Why do we use commas after "or "? A loose stretch would wrinkle too easily with successive washes, or might even wrinkle on a damp day. Since "might even wrinkle on a damp day" is not an...
Why do we use commas after "or "?
A loose stretch would wrinkle too easily with successive washes, or might even wrinkle on a damp day.
Since "might even wrinkle on a damp day" is not an independent clause because it has no (stated) subject, why should we use commas to link the two parts?

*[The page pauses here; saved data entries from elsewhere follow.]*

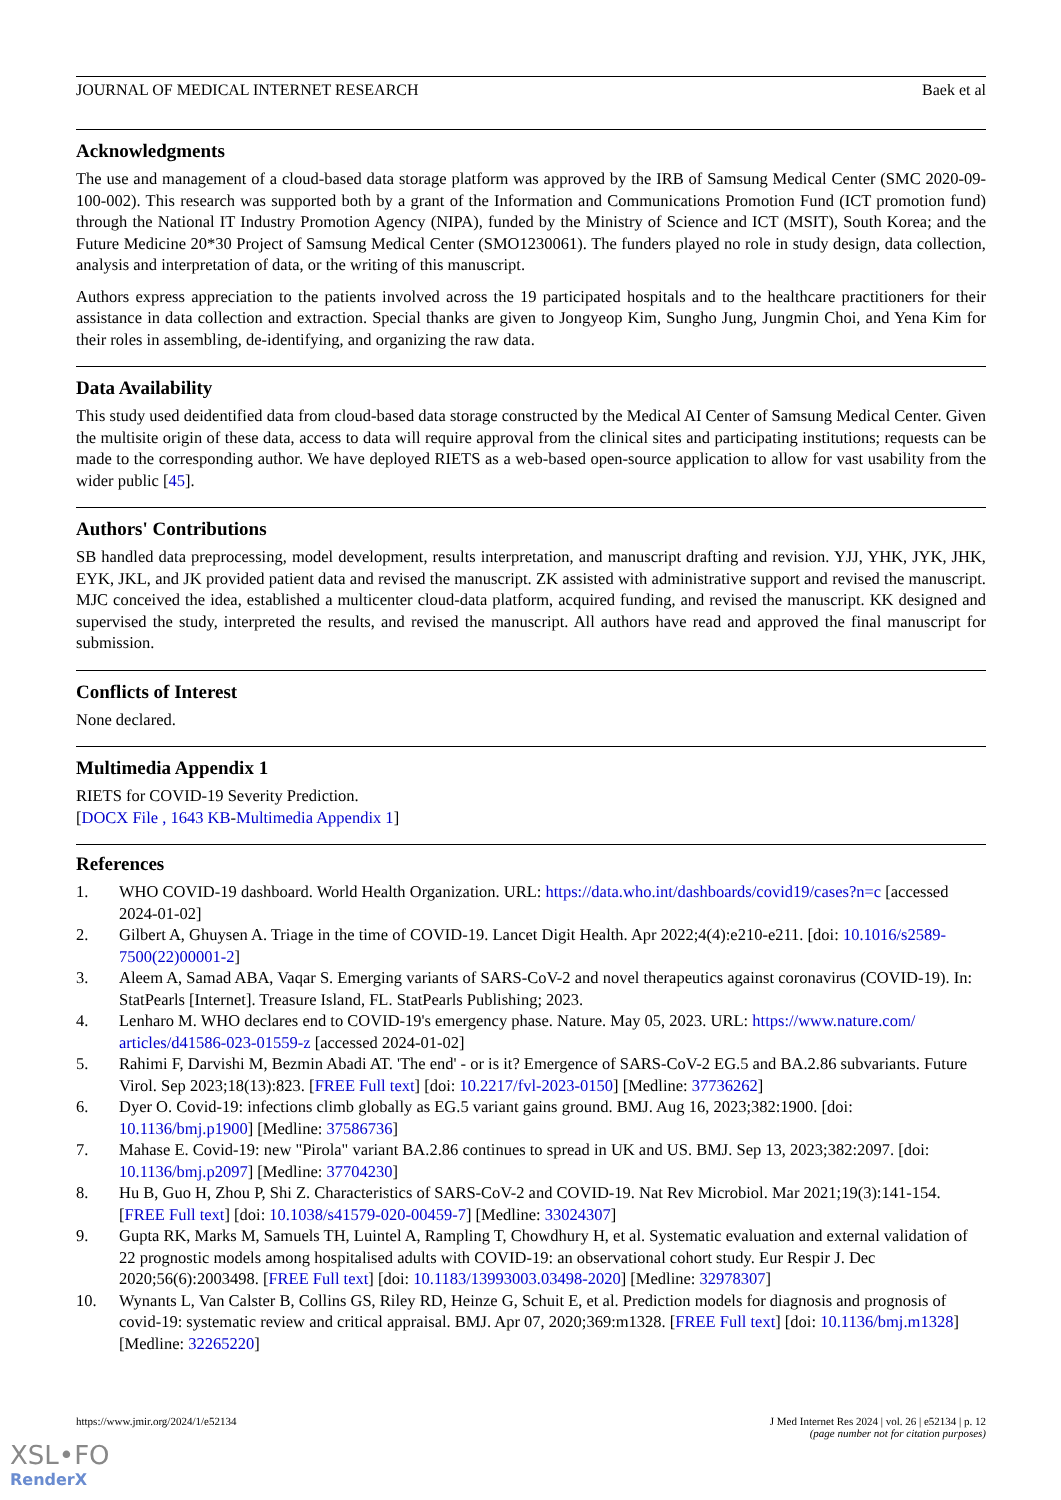JOURNAL OF MEDICAL INTERNET RESEARCH Baek et al
Acknowledgments
The use and management of a cloud-based data storage platform was approved by the IRB of Samsung Medical Center (SMC 2020-09-100-002). This research was supported both by a grant of the Information and Communications Promotion Fund (ICT promotion fund) through the National IT Industry Promotion Agency (NIPA), funded by the Ministry of Science and ICT (MSIT), South Korea; and the Future Medicine 20*30 Project of Samsung Medical Center (SMO1230061). The funders played no role in study design, data collection, analysis and interpretation of data, or the writing of this manuscript.
Authors express appreciation to the patients involved across the 19 participated hospitals and to the healthcare practitioners for their assistance in data collection and extraction. Special thanks are given to Jongyeop Kim, Sungho Jung, Jungmin Choi, and Yena Kim for their roles in assembling, de-identifying, and organizing the raw data.
Data Availability
This study used deidentified data from cloud-based data storage constructed by the Medical AI Center of Samsung Medical Center. Given the multisite origin of these data, access to data will require approval from the clinical sites and participating institutions; requests can be made to the corresponding author. We have deployed RIETS as a web-based open-source application to allow for vast usability from the wider public [45].
Authors' Contributions
SB handled data preprocessing, model development, results interpretation, and manuscript drafting and revision. YJJ, YHK, JYK, JHK, EYK, JKL, and JK provided patient data and revised the manuscript. ZK assisted with administrative support and revised the manuscript. MJC conceived the idea, established a multicenter cloud-data platform, acquired funding, and revised the manuscript. KK designed and supervised the study, interpreted the results, and revised the manuscript. All authors have read and approved the final manuscript for submission.
Conflicts of Interest
None declared.
Multimedia Appendix 1
RIETS for COVID-19 Severity Prediction.
[DOCX File , 1643 KB-Multimedia Appendix 1]
References
1. WHO COVID-19 dashboard. World Health Organization. URL: https://data.who.int/dashboards/covid19/cases?n=c [accessed 2024-01-02]
2. Gilbert A, Ghuysen A. Triage in the time of COVID-19. Lancet Digit Health. Apr 2022;4(4):e210-e211. [doi: 10.1016/s2589-7500(22)00001-2]
3. Aleem A, Samad ABA, Vaqar S. Emerging variants of SARS-CoV-2 and novel therapeutics against coronavirus (COVID-19). In: StatPearls [Internet]. Treasure Island, FL. StatPearls Publishing; 2023.
4. Lenharo M. WHO declares end to COVID-19's emergency phase. Nature. May 05, 2023. URL: https://www.nature.com/ articles/d41586-023-01559-z [accessed 2024-01-02]
5. Rahimi F, Darvishi M, Bezmin Abadi AT. 'The end' - or is it? Emergence of SARS-CoV-2 EG.5 and BA.2.86 subvariants. Future Virol. Sep 2023;18(13):823. [FREE Full text] [doi: 10.2217/fvl-2023-0150] [Medline: 37736262]
6. Dyer O. Covid-19: infections climb globally as EG.5 variant gains ground. BMJ. Aug 16, 2023;382:1900. [doi: 10.1136/bmj.p1900] [Medline: 37586736]
7. Mahase E. Covid-19: new "Pirola" variant BA.2.86 continues to spread in UK and US. BMJ. Sep 13, 2023;382:2097. [doi: 10.1136/bmj.p2097] [Medline: 37704230]
8. Hu B, Guo H, Zhou P, Shi Z. Characteristics of SARS-CoV-2 and COVID-19. Nat Rev Microbiol. Mar 2021;19(3):141-154. [FREE Full text] [doi: 10.1038/s41579-020-00459-7] [Medline: 33024307]
9. Gupta RK, Marks M, Samuels TH, Luintel A, Rampling T, Chowdhury H, et al. Systematic evaluation and external validation of 22 prognostic models among hospitalised adults with COVID-19: an observational cohort study. Eur Respir J. Dec 2020;56(6):2003498. [FREE Full text] [doi: 10.1183/13993003.03498-2020] [Medline: 32978307]
10. Wynants L, Van Calster B, Collins GS, Riley RD, Heinze G, Schuit E, et al. Prediction models for diagnosis and prognosis of covid-19: systematic review and critical appraisal. BMJ. Apr 07, 2020;369:m1328. [FREE Full text] [doi: 10.1136/bmj.m1328] [Medline: 32265220]
https://www.jmir.org/2024/1/e52134 J Med Internet Res 2024 | vol. 26 | e52134 | p. 12
(page number not for citation purposes)
XSL•FO
RenderX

Commas have several jobs to do in the English language, and one of its most important jobs, according to “reader response theory,” is to prevent confusion for the reader as the eyes travel across the sentence. In one sense the comma is justified here because it signals a series (here a series of clauses, with the subject of the second clause implied.) But more importantly, it signals that the word “or” is not “announcing” a continuation of the first clause by listing prepositional phrases, but rather beginning the next clause. Without the comma, the reader might think the sentence is going to list several prepositional phrases (like this: “with successive washes or with hard rinses or with harsh handling or with sunlight exposure” etc.) The comma lets the reader know that a second clause is starting, not a series of prepositional phrases. The comma prevents “recursive reading” where the reader’s mind must “correct” its first impression and go back to where the communication was unambiguous. In speech, a slight unconscious breath adjustment does the same job.